Wednesday, June 5, 2013

Flyin' High In Lil' Chicago


 
I’m hearing the sound of three rumbling radial engines as I type this today. No, I’m not aboard the Tri-Motor now, but it’s made about its third pass over downtown Steubenville today, and it’s really, really cool.

WTOV 9  See Video HERE

      
I flew aboard on Monday, its first passenger flight out of the Jefferson County Airpark, with Capt. Cody Welch in the left seat and Bill Thacker in the right seat. It’s always a good thing to have a couple of experienced airline pilots up in the nose of the plane. Welch is retired after a career with Northwest and Thacker is fitting in his Tri-Motor trips between duties for United Airlines. It’s also kind of cool that your pilots are wearing shorts and Hawaiian shirts and ballcaps.  
 

    I want to go visit Jimmy Buffet in this thing! What an experience it was, climbing up a little step and going back 84 years. Lindbergh had made it to Paris just two years before this product of Henry Ford’s factories lofted its way into the skies.

    
I’ve been fortunate to fly three kinds of planes with round engines: A Douglas DC 3 (C-4 Dakota), a B-17 and two Tri-Motors (of the four flying, I’ve been aboard half the fleet!). There is something exciting, beckoning the mind to adventure, in that deep bass drum sound.     It’s easy to forget the engines are likely to be burning or puking out a lot of oil during and after the flight. As long as they’re making that sound, it’s all good.     

The aisle of the Ford wouldn’t fit the average U.S. airline passenger anymore. People who complain about having to pay extra for luggage or a second seat for their XXL butts would have had a problem in the 1920s and 1930s if they were fortunate enough to go flying. I dare say 100 lbs ago, I’d not have fit up the aisle or into the seats. The seats are narrow, arranged in single rows on each side of the tiny aisle.

Everybody gets a big picture window.
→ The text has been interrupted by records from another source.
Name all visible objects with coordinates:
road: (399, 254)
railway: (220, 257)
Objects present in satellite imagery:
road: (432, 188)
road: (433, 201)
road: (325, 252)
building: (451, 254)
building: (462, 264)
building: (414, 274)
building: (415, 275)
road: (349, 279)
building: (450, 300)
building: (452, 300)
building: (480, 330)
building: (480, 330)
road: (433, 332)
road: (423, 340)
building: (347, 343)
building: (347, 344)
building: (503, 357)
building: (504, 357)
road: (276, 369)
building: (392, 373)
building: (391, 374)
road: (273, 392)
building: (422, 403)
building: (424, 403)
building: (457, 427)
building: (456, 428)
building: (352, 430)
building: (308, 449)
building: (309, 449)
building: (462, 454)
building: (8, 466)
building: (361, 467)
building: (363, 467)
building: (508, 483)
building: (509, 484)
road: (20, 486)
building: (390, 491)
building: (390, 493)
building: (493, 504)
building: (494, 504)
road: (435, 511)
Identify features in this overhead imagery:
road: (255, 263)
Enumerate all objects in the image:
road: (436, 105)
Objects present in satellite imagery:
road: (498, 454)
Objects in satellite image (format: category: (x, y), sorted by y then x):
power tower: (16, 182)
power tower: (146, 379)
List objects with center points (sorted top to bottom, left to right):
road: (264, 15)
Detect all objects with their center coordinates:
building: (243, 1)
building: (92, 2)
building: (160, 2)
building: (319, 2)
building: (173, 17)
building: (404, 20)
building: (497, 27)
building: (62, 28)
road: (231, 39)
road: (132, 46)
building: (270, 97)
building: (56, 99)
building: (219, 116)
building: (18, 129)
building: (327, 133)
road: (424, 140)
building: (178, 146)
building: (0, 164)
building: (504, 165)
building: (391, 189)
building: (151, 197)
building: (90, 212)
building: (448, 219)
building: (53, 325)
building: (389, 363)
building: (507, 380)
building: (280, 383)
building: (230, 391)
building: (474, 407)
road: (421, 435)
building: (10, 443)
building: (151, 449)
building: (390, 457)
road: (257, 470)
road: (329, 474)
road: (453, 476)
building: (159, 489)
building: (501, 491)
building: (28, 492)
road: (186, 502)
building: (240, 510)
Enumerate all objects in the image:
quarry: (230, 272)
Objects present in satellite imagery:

For ventilation, there’s a rotating plastic vent, smack dab in the middle of each window. You can pull it shut or open it up and aim it forward for fresh air, or turn it facing the back to pull air out...perfect if you smoked aboard, but you cannot, and not just because this is a domestic airliner.    

It is a museum piece. It neither needs nor wants nor could stand up to cigarette smoke, ashes, the smell, burns in the seat. Did I mention it’s a kind of flammable environment in a plane made of thin corrugated steel with wooden window frames and gasoline in the wing tanks right above your windows and flowing by gravity into the engines, including one up in front of the cockpit. So put it out, butt-head, and enjoy flight as it was.

The fat wings of the Tri-Motor help it stay aloft even in bumpy air without transmitting that “struck a big pothole” feeling one gets in the average 737 about 100 times during any flight. The Tri-Motor mushes along, pushing the air into submission, not allowing it’s flight to be disturbed. Indeed, it’s nickname, “The Tin Goose” is apt, for she flies like a majestic goose, slowly arching her way across the sky.     

Those 400-plus-horsepower Pratt and Whitney radials thrumming along the whole time is a pleasant effect that brings to mind the romance of flight, visions of starch-collared captains in natty uniforms, people in their Sunday finest in the seats. But when you get out, your ears will be ringing a little. Again, not unpleasant, but for the rest of the day on Tuesday I was speaking really softly because I was hearing “vrrruuuummmm-ummmmm-ummmmmmmmmm” in my ears.

Cool. I'm glad it's gone by four times now as I wrap this up. It means you're visiting the airport, and you're sharing the experience I had.      

And that's cool, too.



 
 



5 comments:

Woodsterman (Odie) said...

Sounds like fun Scotty.

Unknown said...

I enjoyed watching this flight emmensely!

Gorges Smythe said...

Yep, Scott, you were right; I enjoyed your post very much!

Mike aka Proof said...

Very nice! I am seldom envious of others. I will make an exception in your case!

Unknown said...

Thx all!!! I wil remember this event for some time.